WETZEL: a sprawling, gritty, inspiring panorama of a frontier icon’s life and times.

Posted: April 18, 2016 in Uncategorized

I have always had a certain fascination with the hardy, tough-as-nails men of days long gone by in America who are known as frontiersmen. These people exude a certain type of self-confidence and utter bravery that is hardly found nowadays. Stories of figures such as Davy Crockett and Daniel Boone were somewhat familiar to me from various Internet sources that I have used ever since my childhood awe of Westerns returned with a „vengeance”, so to speak.

Recently, through an epic novel written by author Richard Fleming, I discovered the story of a frontier hero I knew next to nothing about. The man’s name is Lewis Wetzel, and he’s one of the foremost figures of American frontier warfare, about whom Mr. Fleming has written a sprawling epic novel simply titled WETZEL., The views about the novel expressed herein are solely my own.

The first thing I have to notice about this book is its sheer size. It’s 900+pages thick, the size of a dictionary. Now, some of you might find that aspect to be rather off-putting, especially since the novel belongs to the historical fiction genre, but if you’re fascinated with early America and the relationship between settlers and Native-Americans, like I am, this book is going to be a feast for your mind.
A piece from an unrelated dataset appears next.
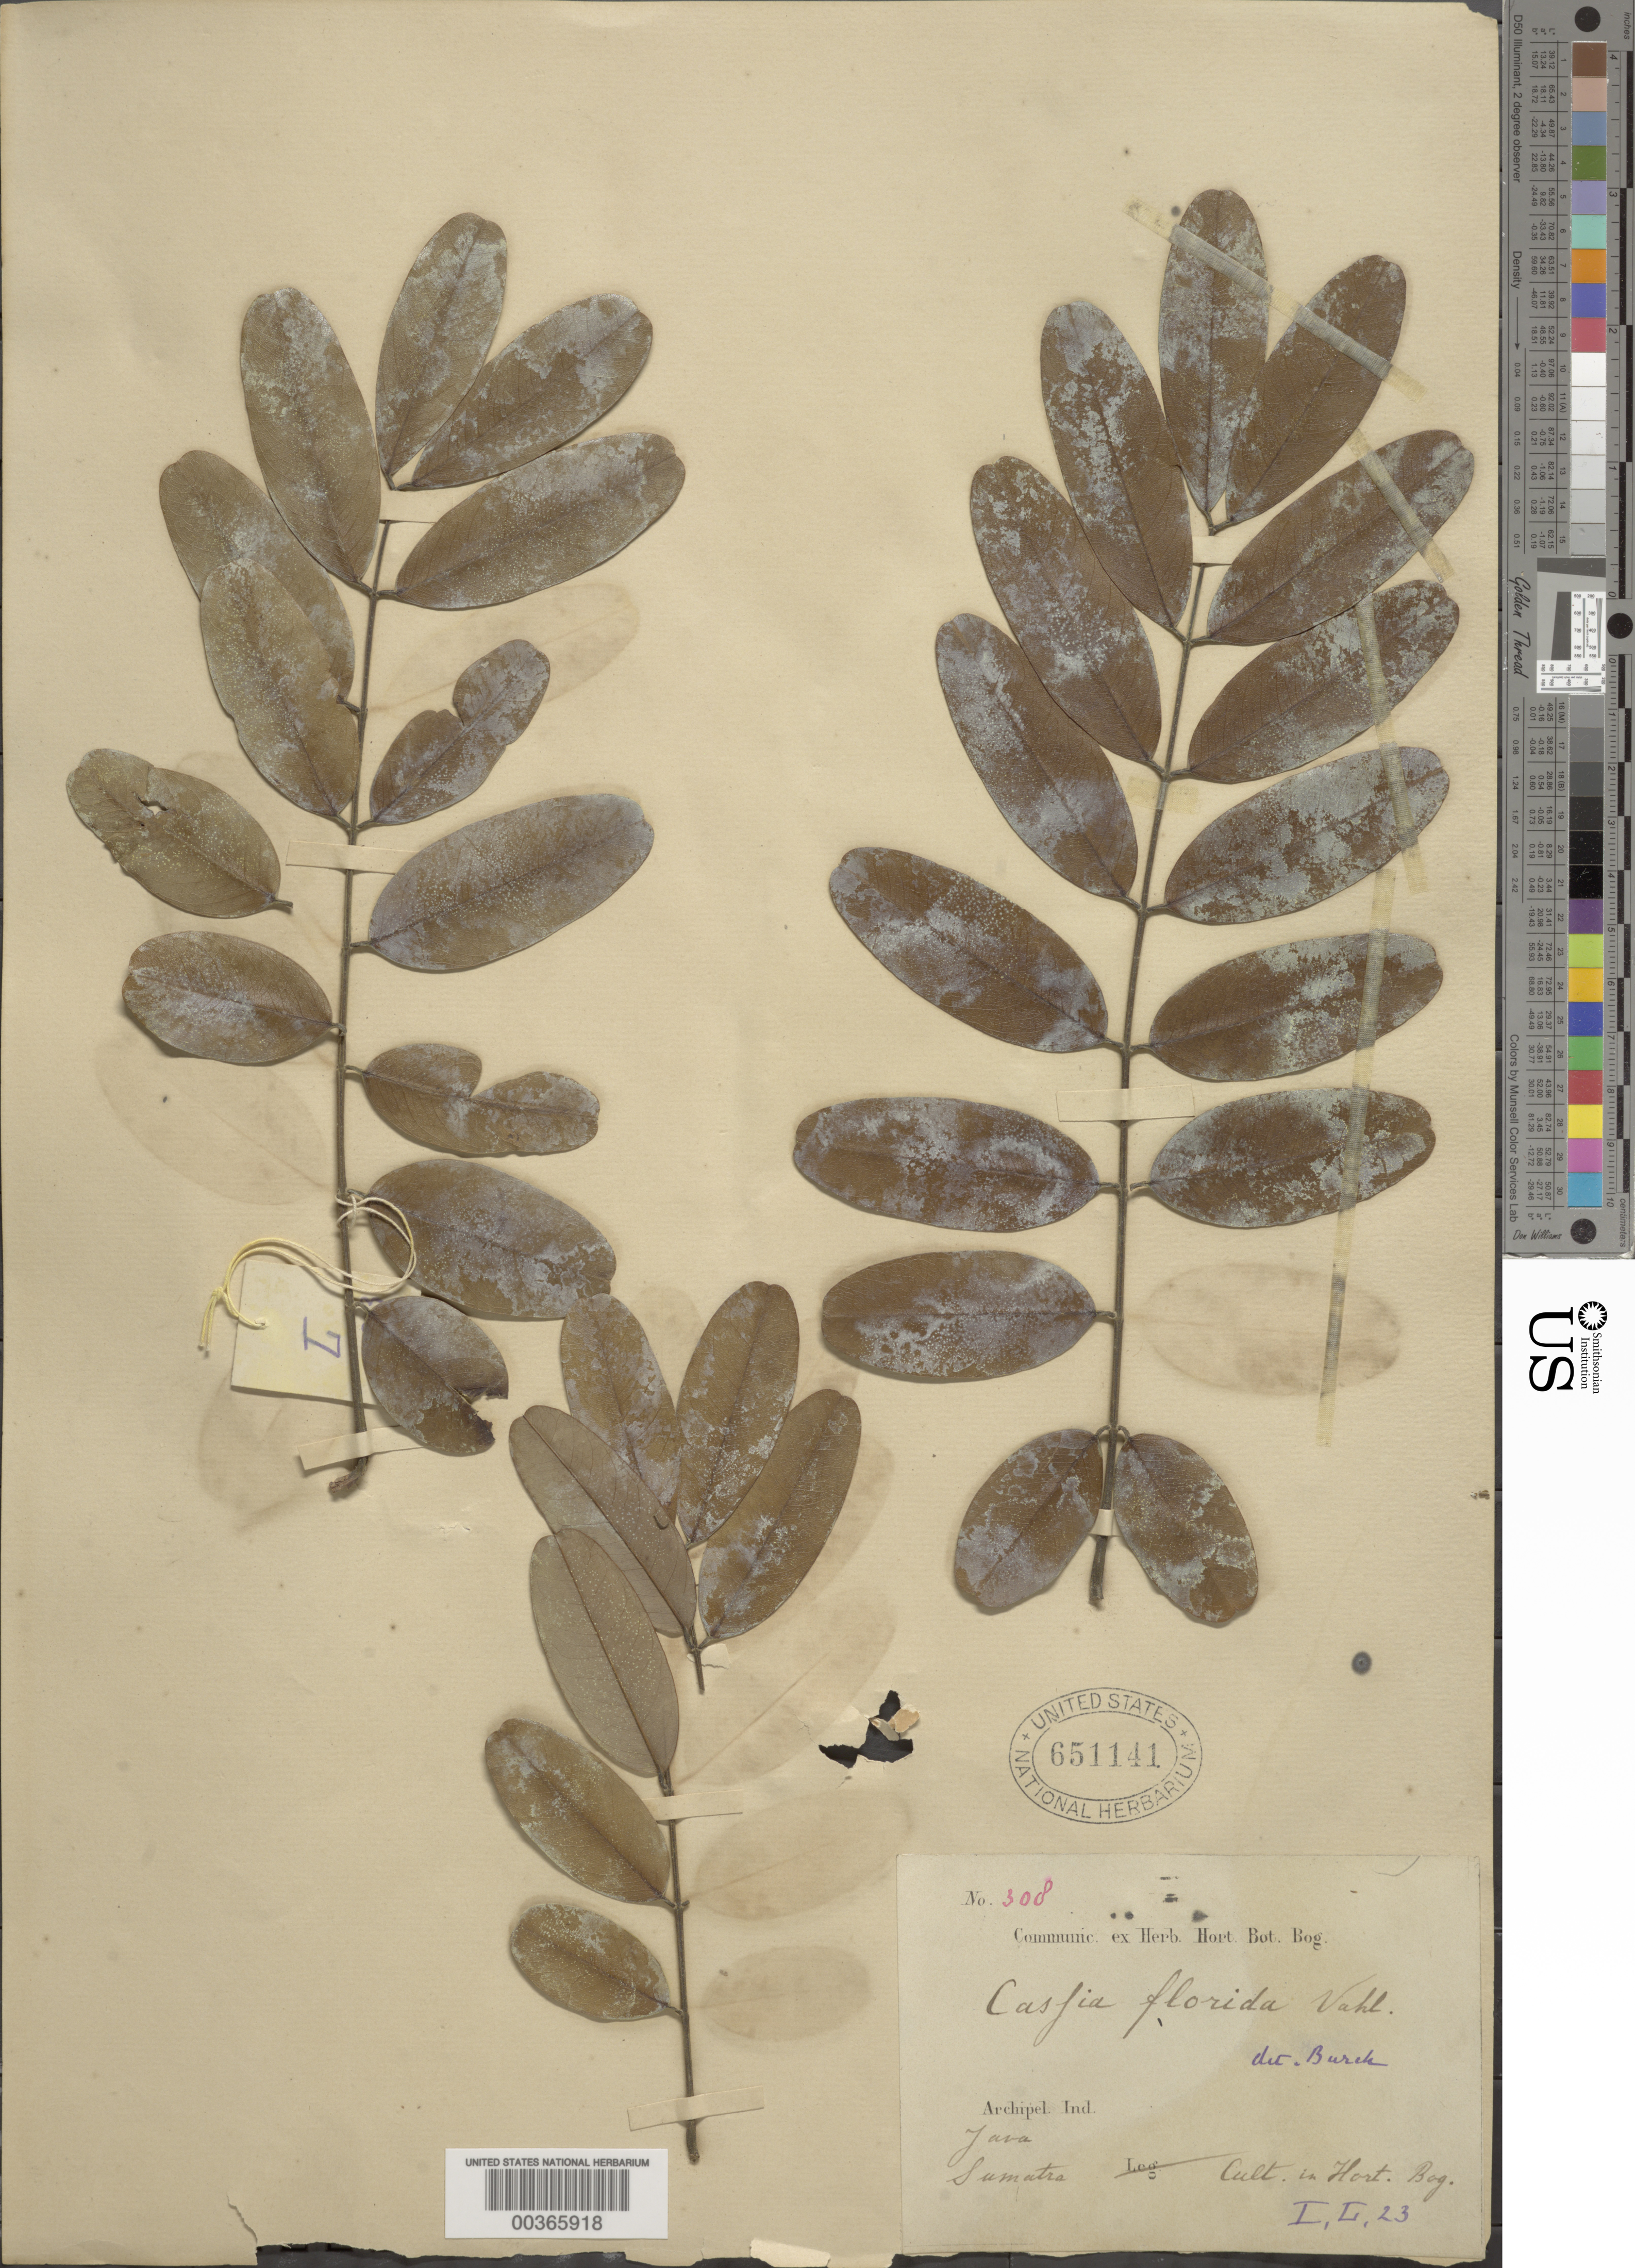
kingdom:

The story of Lewis Wetzel is one filled to the brim with everything there is to find within a great story. It’s the ultimate adventure story. It’s got some romance,  fortunately not enough to overdo it. But where this book shines the most is its awesome characterization. It is typical of Westerns and frontier fiction to take sides sometimes. It’s either the settlers or the Native-Americans that are either demonized or over-sanctified to the point of becoming exhausting to the reader. This is among those rare books that don’t have this tendency. It’s an immersive experience, and reading it, one gets the very clear idea that the violence between settlers and Natives went both ways in early America, however much the balance tipped against the Natives one century later. Wetzel himself, by the standards of some people today, would be considered an extremely racist individual. There are a lot of descriptions of him killing “Injuns”, and he makes his view of them very clear on more than a number of occasions, scalping them whenever possible, and growing his hair to spite them(that’s pretty badass). His relationship with his family, from his father John, to his brothers Jacob and George, is fully and believably fleshed out. The Native-American characters of this book are thankfully so much more than a handful of walking stereotypes: they are people with their good and bad sides, given to impulses of violence, indeed, but not simply bloodthirsty savages. The strongest point of the book, in fact, is the overall excellent highlighting of the “otherness” that each side felt towards its opposite. If there is one historical novel that has managed to convince me that men are the byproduct of their era, this doorstopper is it. I also highly appreciated the fact that the author included an “underbook” that helps the reader differentiate fact from fiction. I think more historical fiction authors should consider this idea.

For its impeccable research and its fine characterization, WETZEL gets a well-earned 10 out of 5! Thank you, Mr. Fleming! Fantastic job! And thank you even more for sharing this epic tale with me!